-- Available data follows --

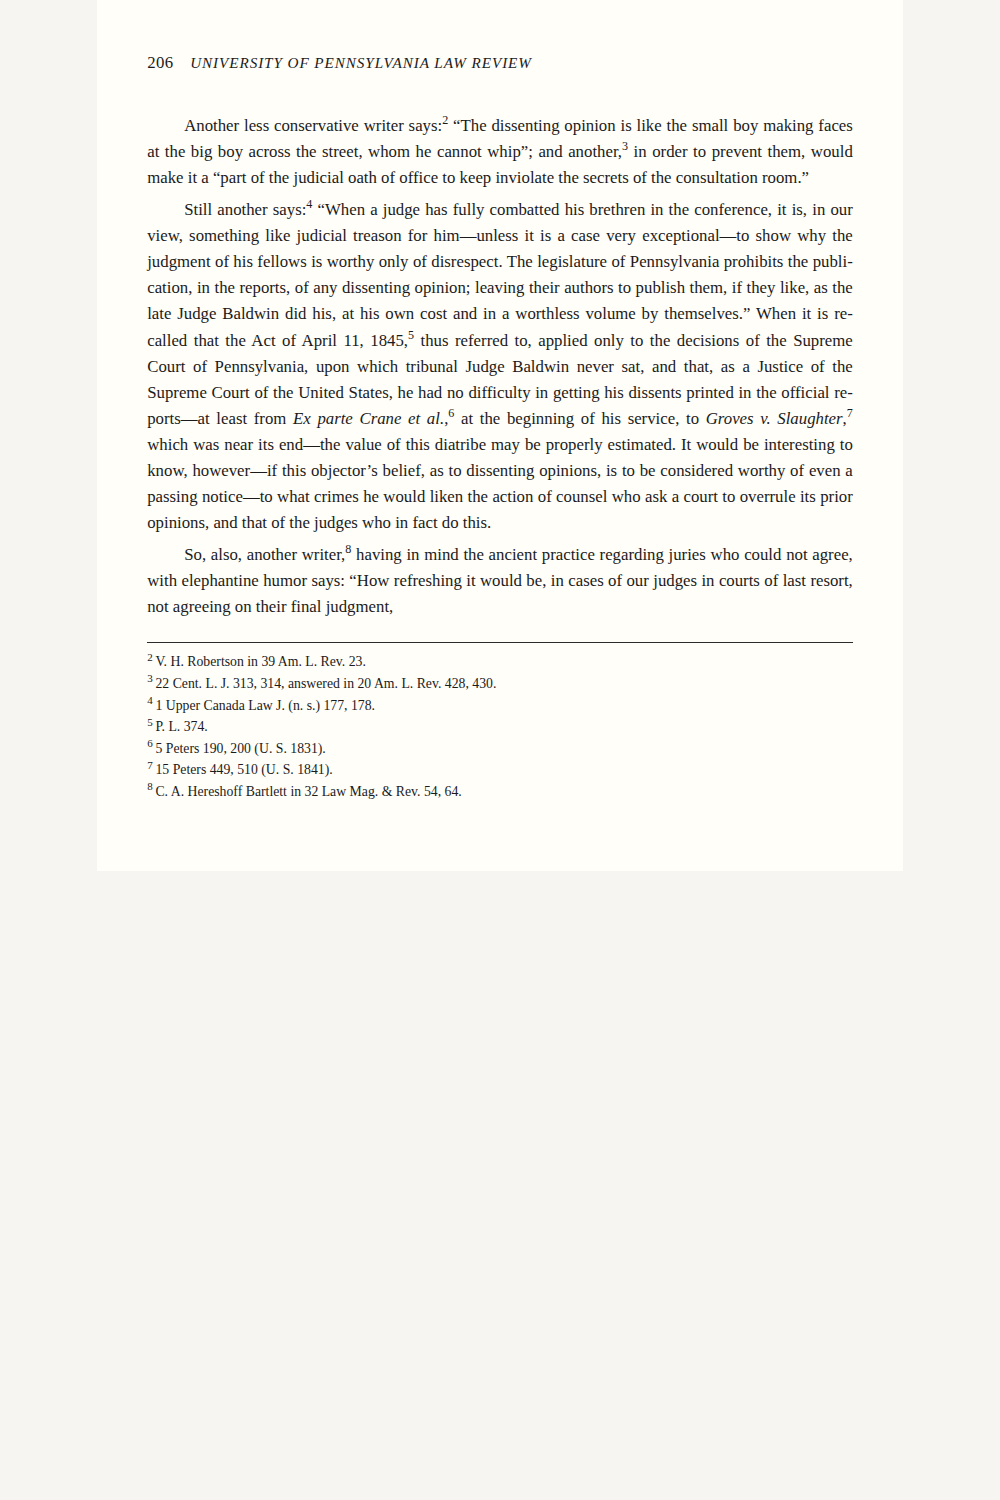206 University of Pennsylvania Law Review
Another less conservative writer says:2 “The dissenting opinion is like the small boy making faces at the big boy across the street, whom he cannot whip”; and another,3 in order to prevent them, would make it a “part of the judicial oath of office to keep inviolate the secrets of the consultation room.”
Still another says:4 “When a judge has fully combatted his brethren in the conference, it is, in our view, something like judicial treason for him—unless it is a case very exceptional—to show why the judgment of his fellows is worthy only of disrespect. The legislature of Pennsylvania prohibits the publication, in the reports, of any dissenting opinion; leaving their authors to publish them, if they like, as the late Judge Baldwin did his, at his own cost and in a worthless volume by themselves.” When it is recalled that the Act of April 11, 1845,5 thus referred to, applied only to the decisions of the Supreme Court of Pennsylvania, upon which tribunal Judge Baldwin never sat, and that, as a Justice of the Supreme Court of the United States, he had no difficulty in getting his dissents printed in the official reports—at least from Ex parte Crane et al.,6 at the beginning of his service, to Groves v. Slaughter,7 which was near its end—the value of this diatribe may be properly estimated. It would be interesting to know, however—if this objector’s belief, as to dissenting opinions, is to be considered worthy of even a passing notice—to what crimes he would liken the action of counsel who ask a court to overrule its prior opinions, and that of the judges who in fact do this.
So, also, another writer,8 having in mind the ancient practice regarding juries who could not agree, with elephantine humor says: “How refreshing it would be, in cases of our judges in courts of last resort, not agreeing on their final judgment,
2 V. H. Robertson in 39 Am. L. Rev. 23.
322 Cent. L. J. 313, 314, answered in 20 Am. L. Rev. 428, 430.
41 Upper Canada Law J. (n. s.) 177, 178.
5 P. L. 374.
65 Peters 190, 200 (U. S. 1831).
715 Peters 449, 510 (U. S. 1841).
8 C. A. Hereshoff Bartlett in 32 Law Mag. & Rev. 54, 64.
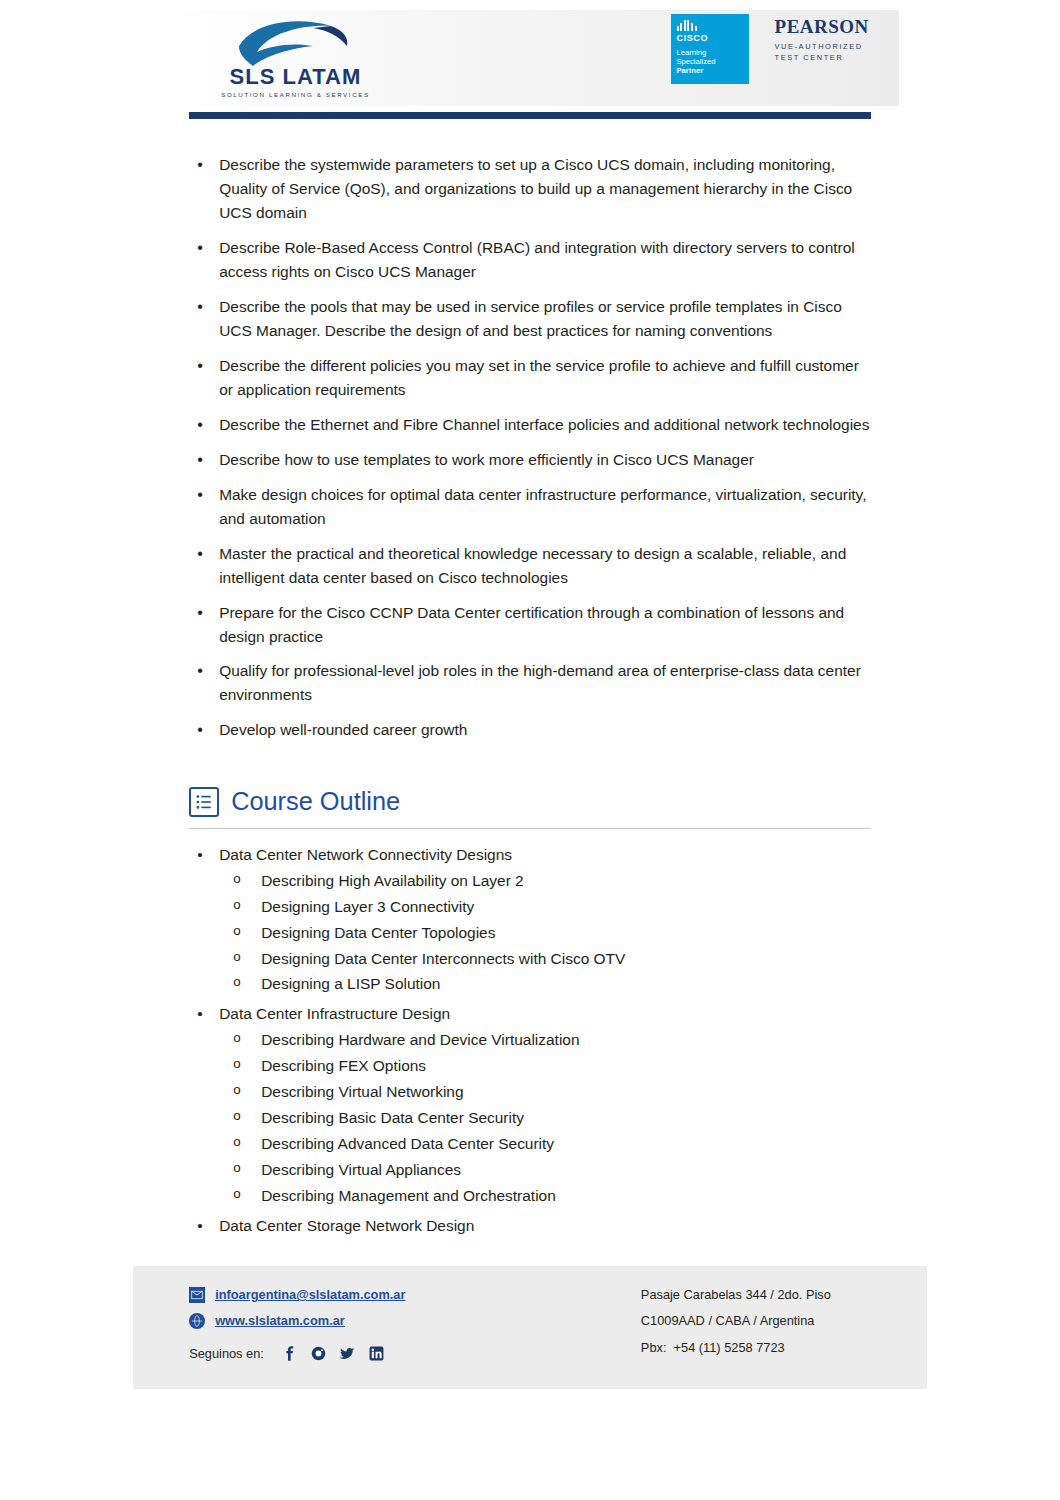SLS LATAM
Solution Learning & Services
CISCO
Learning
Specialized
Partner
PEARSON
VUE-Authorized
Test Center
Describe the systemwide parameters to set up a Cisco UCS domain, including monitoring, Quality of Service (QoS), and organizations to build up a management hierarchy in the Cisco UCS domain
Describe Role-Based Access Control (RBAC) and integration with directory servers to control access rights on Cisco UCS Manager
Describe the pools that may be used in service profiles or service profile templates in Cisco UCS Manager. Describe the design of and best practices for naming conventions
Describe the different policies you may set in the service profile to achieve and fulfill customer or application requirements
Describe the Ethernet and Fibre Channel interface policies and additional network technologies
Describe how to use templates to work more efficiently in Cisco UCS Manager
Make design choices for optimal data center infrastructure performance, virtualization, security, and automation
Master the practical and theoretical knowledge necessary to design a scalable, reliable, and intelligent data center based on Cisco technologies
Prepare for the Cisco CCNP Data Center certification through a combination of lessons and design practice
Qualify for professional-level job roles in the high-demand area of enterprise-class data center environments
Develop well-rounded career growth
Course Outline
Data Center Network Connectivity Designs
Describing High Availability on Layer 2
Designing Layer 3 Connectivity
Designing Data Center Topologies
Designing Data Center Interconnects with Cisco OTV
Designing a LISP Solution
Data Center Infrastructure Design
Describing Hardware and Device Virtualization
Describing FEX Options
Describing Virtual Networking
Describing Basic Data Center Security
Describing Advanced Data Center Security
Describing Virtual Appliances
Describing Management and Orchestration
Data Center Storage Network Design
infoargentina@slslatam.com.ar
www.slslatam.com.ar
Seguinos en:
Pasaje Carabelas 344 / 2do. Piso
C1009AAD / CABA / Argentina
Pbx: +54 (11) 5258 7723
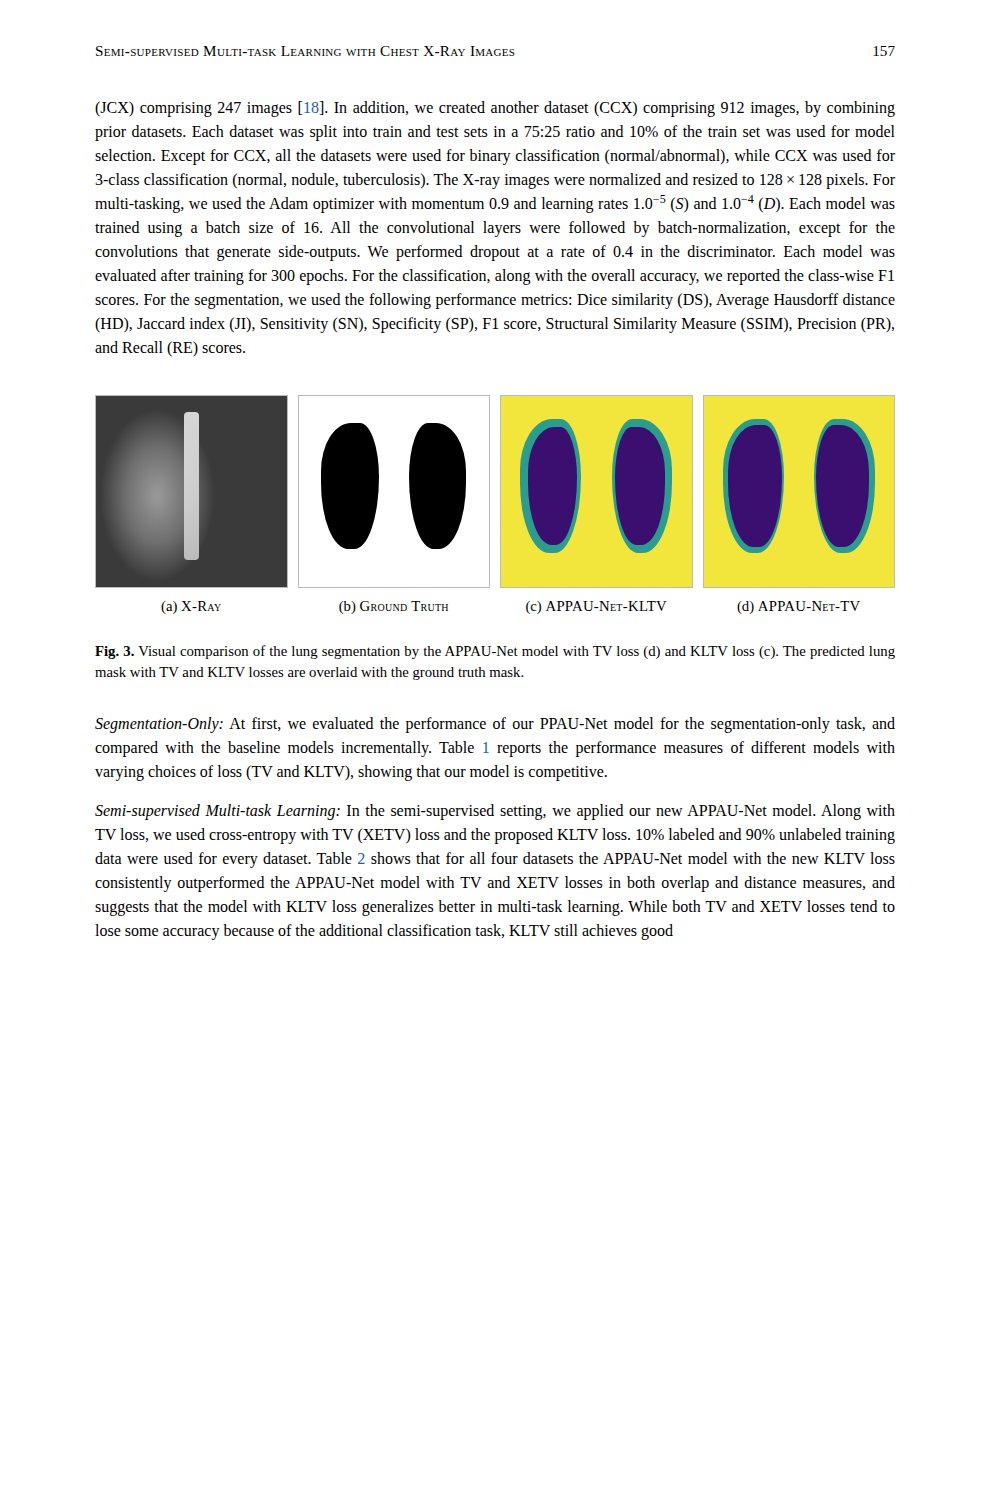Semi-supervised Multi-task Learning with Chest X-Ray Images 157
(JCX) comprising 247 images [18]. In addition, we created another dataset (CCX) comprising 912 images, by combining prior datasets. Each dataset was split into train and test sets in a 75:25 ratio and 10% of the train set was used for model selection. Except for CCX, all the datasets were used for binary classification (normal/abnormal), while CCX was used for 3-class classification (normal, nodule, tuberculosis). The X-ray images were normalized and resized to 128 × 128 pixels. For multi-tasking, we used the Adam optimizer with momentum 0.9 and learning rates 1.0−5 (S) and 1.0−4 (D). Each model was trained using a batch size of 16. All the convolutional layers were followed by batch-normalization, except for the convolutions that generate side-outputs. We performed dropout at a rate of 0.4 in the discriminator. Each model was evaluated after training for 300 epochs. For the classification, along with the overall accuracy, we reported the class-wise F1 scores. For the segmentation, we used the following performance metrics: Dice similarity (DS), Average Hausdorff distance (HD), Jaccard index (JI), Sensitivity (SN), Specificity (SP), F1 score, Structural Similarity Measure (SSIM), Precision (PR), and Recall (RE) scores.
(a) X-Ray
(b) Ground Truth
(c) APPAU-Net-KLTV
(d) APPAU-Net-TV
Fig. 3. Visual comparison of the lung segmentation by the APPAU-Net model with TV loss (d) and KLTV loss (c). The predicted lung mask with TV and KLTV losses are overlaid with the ground truth mask.
Segmentation-Only: At first, we evaluated the performance of our PPAU-Net model for the segmentation-only task, and compared with the baseline models incrementally. Table 1 reports the performance measures of different models with varying choices of loss (TV and KLTV), showing that our model is competitive.
Semi-supervised Multi-task Learning: In the semi-supervised setting, we applied our new APPAU-Net model. Along with TV loss, we used cross-entropy with TV (XETV) loss and the proposed KLTV loss. 10% labeled and 90% unlabeled training data were used for every dataset. Table 2 shows that for all four datasets the APPAU-Net model with the new KLTV loss consistently outperformed the APPAU-Net model with TV and XETV losses in both overlap and distance measures, and suggests that the model with KLTV loss generalizes better in multi-task learning. While both TV and XETV losses tend to lose some accuracy because of the additional classification task, KLTV still achieves good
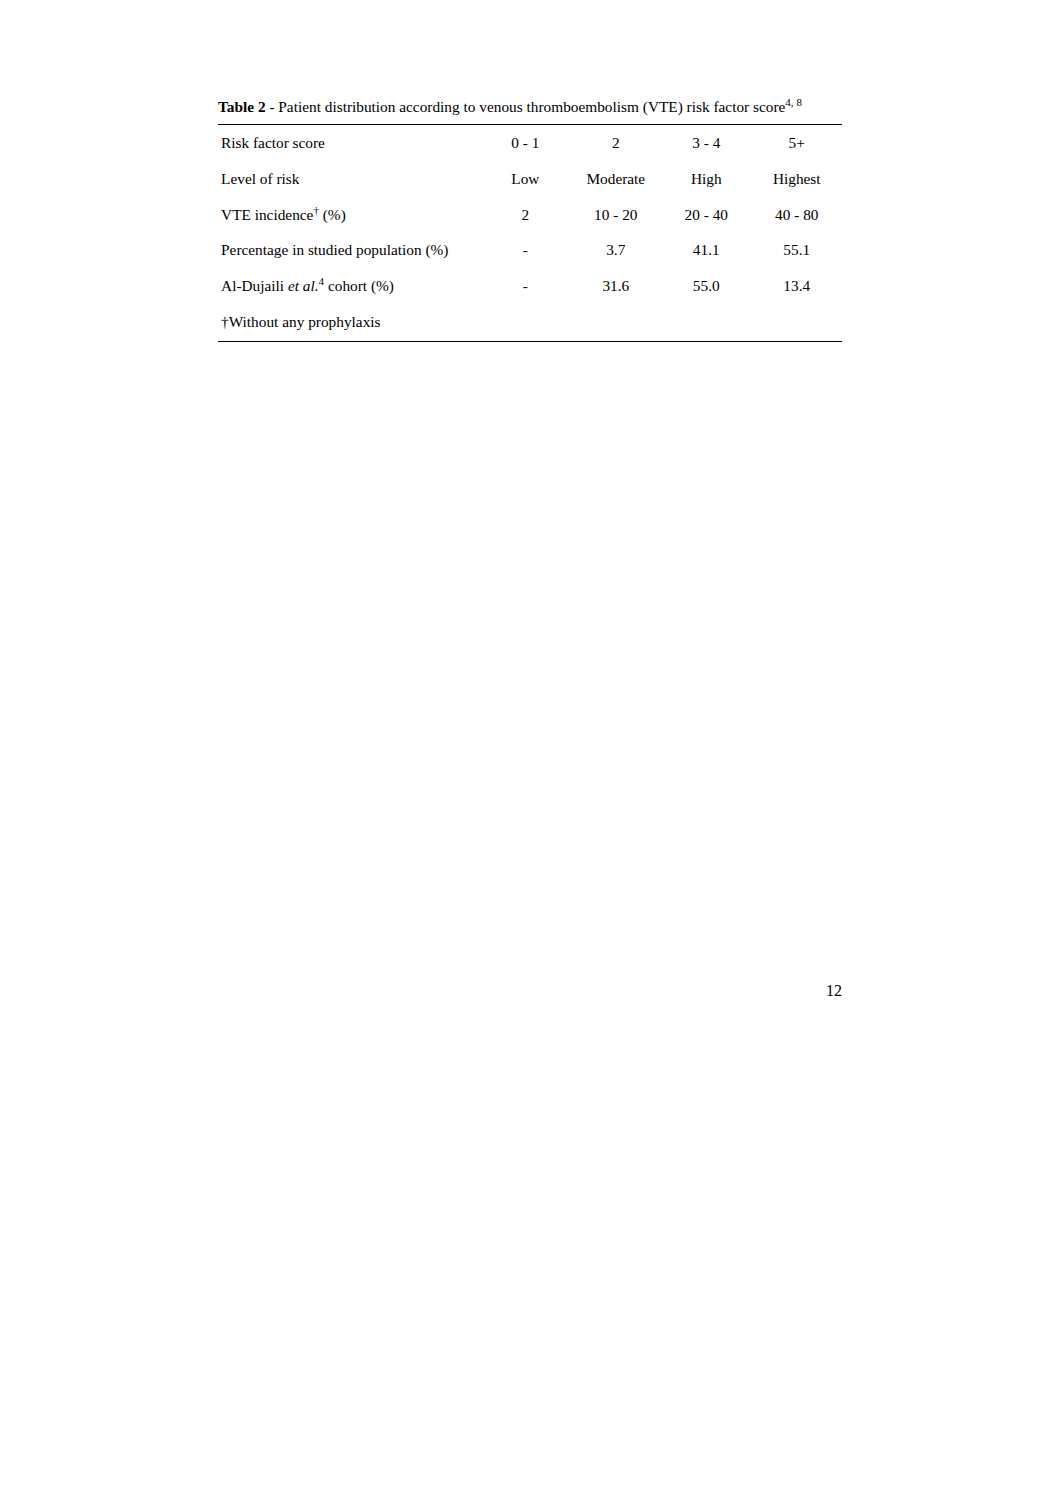Table 2 - Patient distribution according to venous thromboembolism (VTE) risk factor score4, 8
| Risk factor score | 0 - 1 | 2 | 3 - 4 | 5+ |
| Level of risk | Low | Moderate | High | Highest |
| VTE incidence † (%) | 2 | 10 - 20 | 20 - 40 | 40 - 80 |
| Percentage in studied population (%) | - | 3.7 | 41.1 | 55.1 |
| Al-Dujaili et al. 4 cohort (%) | - | 31.6 | 55.0 | 13.4 |
| †Without any prophylaxis |
12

-- Available data concluded --

* _Exercise objective_
All lines above that contain the word "writer" are to be copied.

* _Response for this exercise_
Another less conservative writer says:2 “The dissenting opinion is like the small boy making faces at the big boy across the street, whom he cannot whip”; and another,3 in order to prevent them, would make it a “part of the judicial oath of office to keep inviolate the secrets of the consultation room.”
So, also, another writer,8 having in mind the ancient practice regarding juries who could not agree, with elephantine humor says: “How refreshing it would be, in cases of our judges in courts of last resort, not agreeing on their final judgment,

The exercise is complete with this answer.